>>>>>

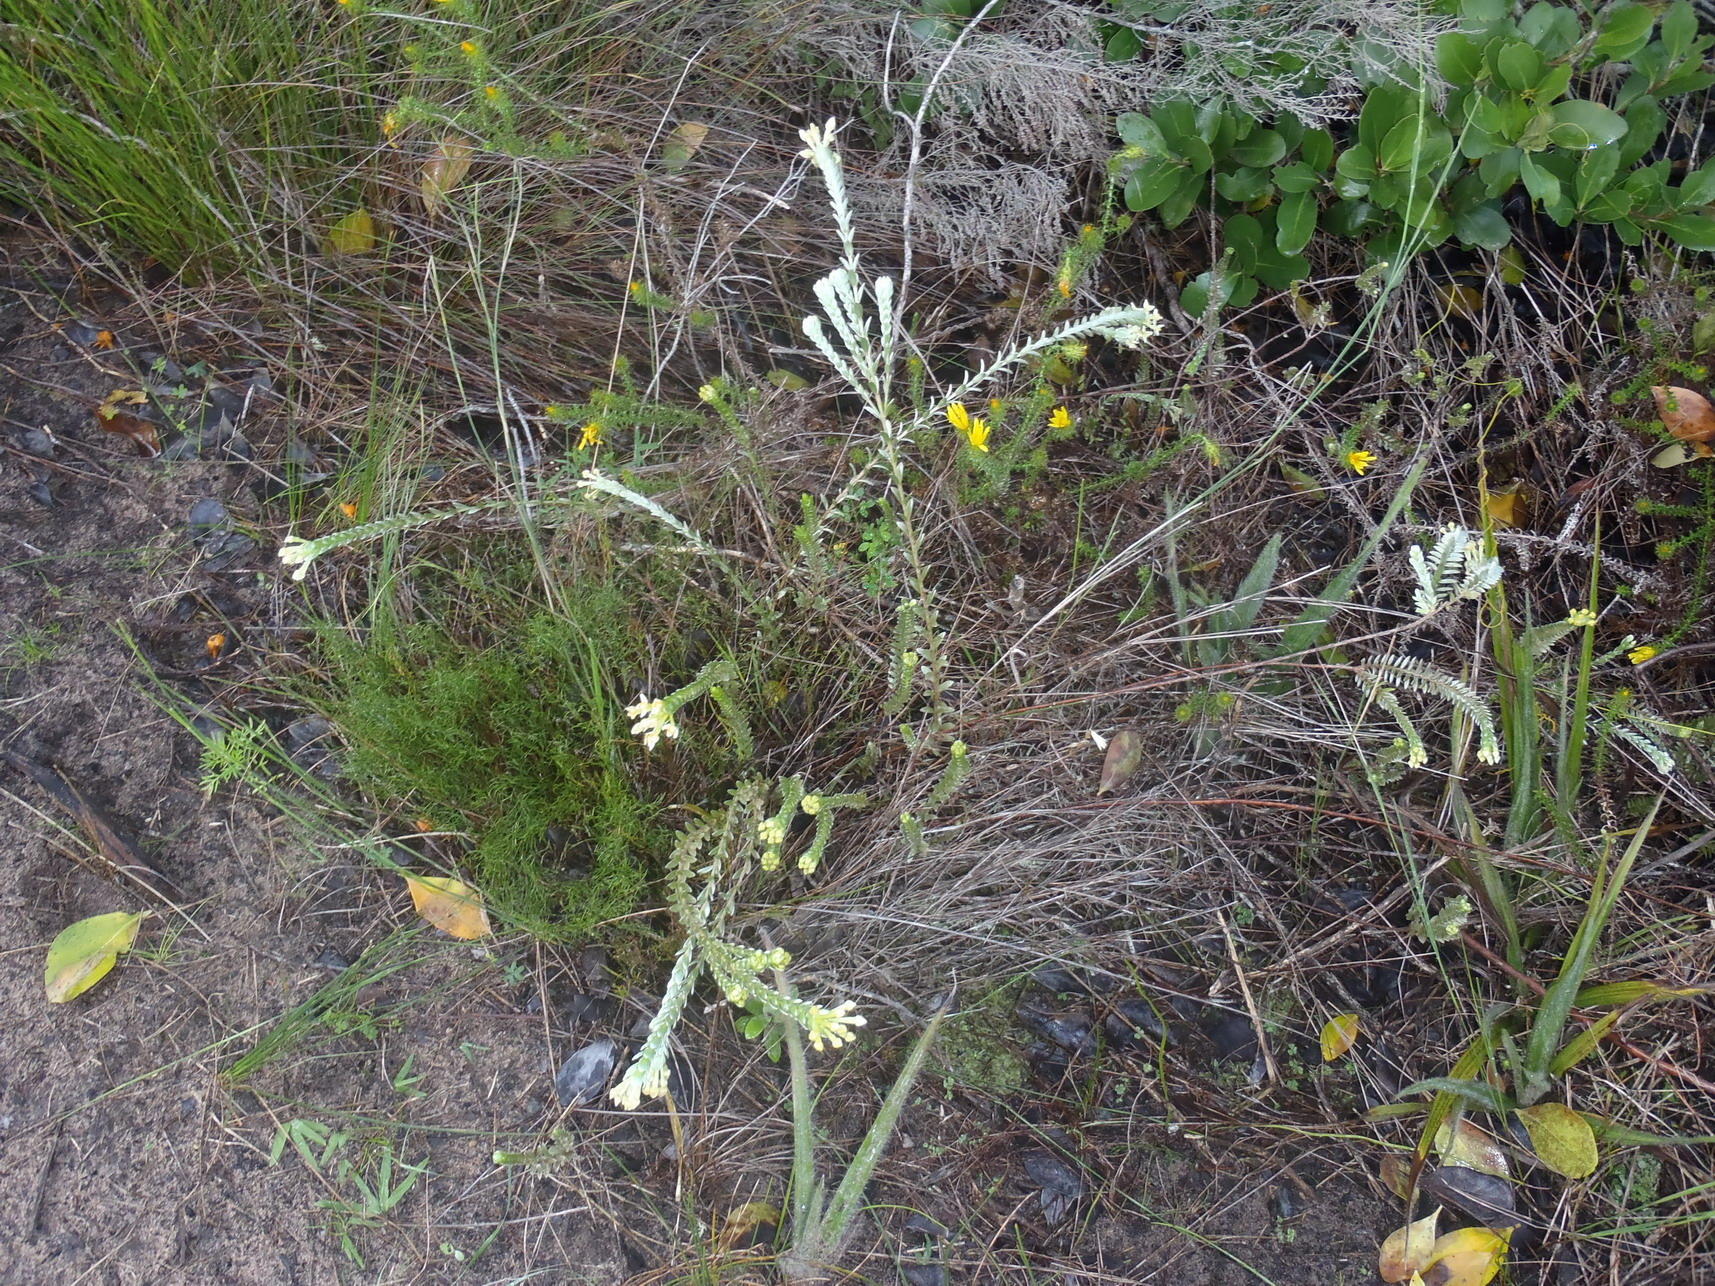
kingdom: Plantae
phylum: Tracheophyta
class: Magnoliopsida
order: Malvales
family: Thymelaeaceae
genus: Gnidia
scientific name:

<<<<<

# Description of the task
Rewrite the lines of every entry with "phylum" swapped for "division" and everything else left as it is. Leave the pictures out.

# Exercise answer
kingdom: Plantae
division: Tracheophyta
class: Magnoliopsida
order: Malvales
family: Thymelaeaceae
genus: Gnidia
scientific name:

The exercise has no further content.